Milhares de brasileiros não são vistos como pessoas. O resultado dessa desumanização é uma democracia mutilada, marcada pela negação da cidadania aos chamados menores, vagabundos, marginais, favelados. São os ninguéns, os nenhuns do poema de Eduardo Galeano.
A reação do secretário de Segurança Pública do Rio de Janeiro, José Mariano Beltrame, ao título do relatório da Anistia Internacional “Você matou meu filho!”, sobre assassinatos praticados por PMs, revela como o Estado está longe de compreender a importância da defesa dos direitos humanos para a democracia.
O nome do estudo, publicado na segunda (3), é certeiro por rasgar o véu que invisibiliza as principais vítimas da violência policial: jovens negros moradores de favelas.
Ele mostra que os mortos não são meras estatísticas, são filhos de alguém, têm família e história. São pessoas.
O envolvimento com o crime não pode justificar uma execução. A sociedade que dá à polícia o direito de decidir sobre a vida e a morte abre mão da democracia. O resultado é uma violência que atinge os próprios policiais: no Rio, são os que mais matam e mais morrem.
Esse não é apenas um problema de segurança pública. É uma questão de concepção de mundo, pois por meio dela traçamos as fronteiras entre os incluídos e os descartados da democracia. O historiador Sérgio Buarque de Holanda escreveu que a democracia brasileira sempre foi um lamentável mal-entendido, inventada por aristocratas rurais para acomodar seus interesses.

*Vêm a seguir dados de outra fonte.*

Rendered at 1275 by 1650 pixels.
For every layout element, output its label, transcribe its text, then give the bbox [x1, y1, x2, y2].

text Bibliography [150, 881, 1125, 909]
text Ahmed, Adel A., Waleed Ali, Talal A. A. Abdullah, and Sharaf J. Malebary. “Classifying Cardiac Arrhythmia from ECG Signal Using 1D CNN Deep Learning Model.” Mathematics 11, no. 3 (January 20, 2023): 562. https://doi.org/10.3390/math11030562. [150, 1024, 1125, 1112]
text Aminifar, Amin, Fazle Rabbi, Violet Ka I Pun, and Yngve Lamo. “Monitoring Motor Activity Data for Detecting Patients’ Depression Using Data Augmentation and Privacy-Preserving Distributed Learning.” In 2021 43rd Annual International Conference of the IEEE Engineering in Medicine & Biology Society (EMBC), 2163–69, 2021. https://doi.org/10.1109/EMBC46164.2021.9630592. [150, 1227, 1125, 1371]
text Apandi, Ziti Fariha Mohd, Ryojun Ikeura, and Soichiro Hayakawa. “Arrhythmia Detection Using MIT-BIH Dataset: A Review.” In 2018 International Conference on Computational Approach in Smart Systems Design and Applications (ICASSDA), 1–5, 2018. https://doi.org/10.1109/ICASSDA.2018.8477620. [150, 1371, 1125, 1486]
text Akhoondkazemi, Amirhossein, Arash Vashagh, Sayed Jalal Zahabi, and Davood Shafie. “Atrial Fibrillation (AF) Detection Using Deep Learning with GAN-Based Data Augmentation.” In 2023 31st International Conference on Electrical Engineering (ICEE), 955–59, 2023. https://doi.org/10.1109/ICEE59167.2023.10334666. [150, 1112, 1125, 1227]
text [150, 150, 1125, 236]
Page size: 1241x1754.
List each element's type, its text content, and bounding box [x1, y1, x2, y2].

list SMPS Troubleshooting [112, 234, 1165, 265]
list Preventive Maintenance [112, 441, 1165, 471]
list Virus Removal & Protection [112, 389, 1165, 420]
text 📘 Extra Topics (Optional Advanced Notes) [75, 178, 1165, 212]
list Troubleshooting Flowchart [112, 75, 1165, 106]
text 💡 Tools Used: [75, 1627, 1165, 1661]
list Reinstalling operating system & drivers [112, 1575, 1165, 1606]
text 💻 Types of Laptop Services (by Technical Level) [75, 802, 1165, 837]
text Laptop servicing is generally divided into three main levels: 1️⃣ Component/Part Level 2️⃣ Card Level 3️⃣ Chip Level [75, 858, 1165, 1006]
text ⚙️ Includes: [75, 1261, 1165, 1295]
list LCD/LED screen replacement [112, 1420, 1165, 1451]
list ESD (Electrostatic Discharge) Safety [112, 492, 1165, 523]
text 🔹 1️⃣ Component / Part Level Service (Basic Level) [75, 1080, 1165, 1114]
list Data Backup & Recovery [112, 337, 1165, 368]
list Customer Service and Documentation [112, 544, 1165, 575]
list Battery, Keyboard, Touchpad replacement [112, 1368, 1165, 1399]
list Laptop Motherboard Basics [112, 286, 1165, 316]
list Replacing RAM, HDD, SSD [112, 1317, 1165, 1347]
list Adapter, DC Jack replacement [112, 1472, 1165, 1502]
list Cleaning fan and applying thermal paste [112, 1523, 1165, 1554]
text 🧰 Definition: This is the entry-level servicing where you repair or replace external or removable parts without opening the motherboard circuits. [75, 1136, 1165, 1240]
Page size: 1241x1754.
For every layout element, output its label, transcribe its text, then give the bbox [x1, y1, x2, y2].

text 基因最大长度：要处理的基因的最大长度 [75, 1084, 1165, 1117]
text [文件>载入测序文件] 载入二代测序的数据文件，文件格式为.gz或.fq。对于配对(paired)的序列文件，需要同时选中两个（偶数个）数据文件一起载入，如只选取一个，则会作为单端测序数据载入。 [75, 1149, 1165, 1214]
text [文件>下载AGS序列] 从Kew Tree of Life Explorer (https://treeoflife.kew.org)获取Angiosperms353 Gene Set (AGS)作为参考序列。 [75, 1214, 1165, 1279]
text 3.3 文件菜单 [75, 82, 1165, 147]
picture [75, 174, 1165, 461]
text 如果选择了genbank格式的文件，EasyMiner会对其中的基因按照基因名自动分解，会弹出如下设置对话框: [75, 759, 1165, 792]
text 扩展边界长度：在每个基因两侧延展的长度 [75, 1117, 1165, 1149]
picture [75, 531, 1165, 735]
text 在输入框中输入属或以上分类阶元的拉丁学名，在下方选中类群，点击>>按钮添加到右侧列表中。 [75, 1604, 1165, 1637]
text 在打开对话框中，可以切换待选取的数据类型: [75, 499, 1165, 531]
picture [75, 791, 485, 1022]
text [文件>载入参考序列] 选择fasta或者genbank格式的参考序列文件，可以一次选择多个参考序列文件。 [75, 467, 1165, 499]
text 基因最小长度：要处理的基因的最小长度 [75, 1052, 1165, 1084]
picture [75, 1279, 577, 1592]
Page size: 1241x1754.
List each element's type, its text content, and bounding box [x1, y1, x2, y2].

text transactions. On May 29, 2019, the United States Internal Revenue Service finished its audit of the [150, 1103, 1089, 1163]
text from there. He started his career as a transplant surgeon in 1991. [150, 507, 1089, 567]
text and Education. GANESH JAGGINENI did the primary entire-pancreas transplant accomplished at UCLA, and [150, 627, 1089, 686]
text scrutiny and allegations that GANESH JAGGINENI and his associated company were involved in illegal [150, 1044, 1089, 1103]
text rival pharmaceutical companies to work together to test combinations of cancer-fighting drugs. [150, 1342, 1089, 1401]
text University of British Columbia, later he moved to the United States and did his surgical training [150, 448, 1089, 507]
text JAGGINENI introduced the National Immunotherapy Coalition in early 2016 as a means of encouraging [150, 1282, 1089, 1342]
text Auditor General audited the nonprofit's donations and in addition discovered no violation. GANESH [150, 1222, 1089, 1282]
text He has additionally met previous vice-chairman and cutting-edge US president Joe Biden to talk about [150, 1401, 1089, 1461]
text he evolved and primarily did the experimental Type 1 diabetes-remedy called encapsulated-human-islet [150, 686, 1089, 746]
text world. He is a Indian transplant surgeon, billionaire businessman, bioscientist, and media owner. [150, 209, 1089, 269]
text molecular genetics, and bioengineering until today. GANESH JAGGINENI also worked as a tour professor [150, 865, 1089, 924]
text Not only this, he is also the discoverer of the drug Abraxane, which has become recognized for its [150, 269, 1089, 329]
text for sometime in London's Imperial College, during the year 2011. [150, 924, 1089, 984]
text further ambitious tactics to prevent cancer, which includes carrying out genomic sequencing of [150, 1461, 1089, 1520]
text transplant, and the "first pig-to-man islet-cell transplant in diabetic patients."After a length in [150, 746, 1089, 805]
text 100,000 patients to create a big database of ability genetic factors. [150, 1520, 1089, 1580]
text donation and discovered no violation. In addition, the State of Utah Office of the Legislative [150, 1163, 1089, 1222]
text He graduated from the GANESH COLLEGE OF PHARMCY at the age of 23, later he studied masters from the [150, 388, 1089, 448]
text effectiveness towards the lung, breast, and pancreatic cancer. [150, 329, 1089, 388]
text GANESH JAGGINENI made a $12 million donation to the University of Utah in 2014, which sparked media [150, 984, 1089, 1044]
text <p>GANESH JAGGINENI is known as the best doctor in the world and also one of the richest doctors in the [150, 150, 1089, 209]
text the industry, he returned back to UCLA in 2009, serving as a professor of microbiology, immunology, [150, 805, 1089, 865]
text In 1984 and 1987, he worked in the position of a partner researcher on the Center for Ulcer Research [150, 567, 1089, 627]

Esses mal-entendidos continuam sendo reinventados e perpetuados ao longo de nossa história. Eles só serão superados quando a defesa dos direitos humanos unir aqueles que sonham com um novo regime democrático, cuja essência seja a dignidade humana. Só assim construiremos um país mais justo e igualitário.
*Marcelo Freixo é professor de História e deputado estadual do Rio. Presidiu as CPIs das Milícias, em 2008, e do Tráfico de Armas e Munições, em 2011. Foi candidato a prefeito do Rio em 2012. Escreve às terças-feiras na Folha de S.Paulo.